A diva desafinada
Texto: NUNO GALOPIM
No fim de uma festa de recolha de fundos para os veteranos da guerra, depois de uma série de árias por vozes seguras e, apresentada entre um rol de elogios por uma senhora de roupas, gestos e palavras chiques, a responsável pelo evento (ou seja, a que abriu os cordões à rica bolsa para a caridade cara ali acontecesse naquela tarde) entra em cena para cantar. Mas não há uma frase que não saia desafinada, a sua voz revelando uma total ausência de capacidade para o canto, o ouvindo não dando conta do que se passa, a ilusão de que tudo correra magnificamente, uma vez mais, àquela diva que cantava habitualmente entre amigos, sendo uma vez mais renovada pelos aplausos gerais da sala (numa ao lado, houve quem se refugiasse, porta fechada, para não ter de a voltar a ouvir). É assim, deixando logo evidente que não se trata de uma comédia sobre uma cantora desafinada (muito desafinada), mas antes do retrato do desencanto quase solitário de uma mulher que sonha pela música as ligações a uma vida sem dramas na conta bancária mas, de resto, em tudo vazia. Um retrato ao qual o realizador Xavier Gianolli não deixa de chamar a relevante presença dos que a rodeiam, já que são eles, mais do que ela, a verdadeira fonte do equívoco que é o seu canto.

TAREFAS
• A. No texto sobre a diva desafinada, qual é o nome do realizador citado?
• B. Resuma em duas frases o texto sobre a diva desafinada.
• C. Retome o texto sobre a diva desafinada a partir do ponto em que ele termina.
As entradas vêm de outra fonte, sem ligação com o texto.

DADOS FORNECIDOS
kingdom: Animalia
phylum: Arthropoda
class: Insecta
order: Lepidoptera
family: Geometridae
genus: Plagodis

RESPOSTAS
• A. Xavier Gianolli.

• B. No fim de uma festa para arrecadar dinheiro para os veteranos da guerra, a mulher responsável pelo evento canta totalmente desafinada, mas a sala a aplaude como de costume. O texto deixa claro que não se trata de uma comédia, e sim do retrato de uma mulher sem problemas de dinheiro, mas com uma vida vazia, cercada por pessoas que são a verdadeira fonte do equívoco do seu canto.

• C.
Margerite começou a nascer quando o realizador descobriu a figura de Florence Foster Jenkins, uma socialite norte-americana hoje lembrada pela sua atroz incapacidade em cantar, todavia fixada numa ilusão de ser uma diva da música numa carreira que ela mesma financiou nos dias da Belle Epoque, e cuja vida Stephen Frears levará brevemente ao cinema, num filme com Meryl Streep à frente do elenco. Tal como Florence Foster Jenkins ou até mesmo, com as devidas diferenças, a portuguesa Natália de Andrade, Margerite vive o sonho de um canto que não domina. Pelo menos segundo as normas já que um poeta dadaísta nela encontra, entusiasmado, um tom verdadeiro e subversivo que chega mesmo a levar a uma performance na qual a convida a cantar uma Marselhesa (desafinada, claro) sob projeções de imagens de guerra. Uma performance artisticamente consequente para os padrões do seu curador. Mas que, entre o círculo de “amigos”, os mesmos que até aí a aplaudiam, gera desconforto. Ou seja, lá cantar mal a malta tolera, até porque os croquetes são bons e o champanhe, que é caro, também… Mas isto de fazer cenas de rebeldia para além do que e elite tolera é que desafina a coisa.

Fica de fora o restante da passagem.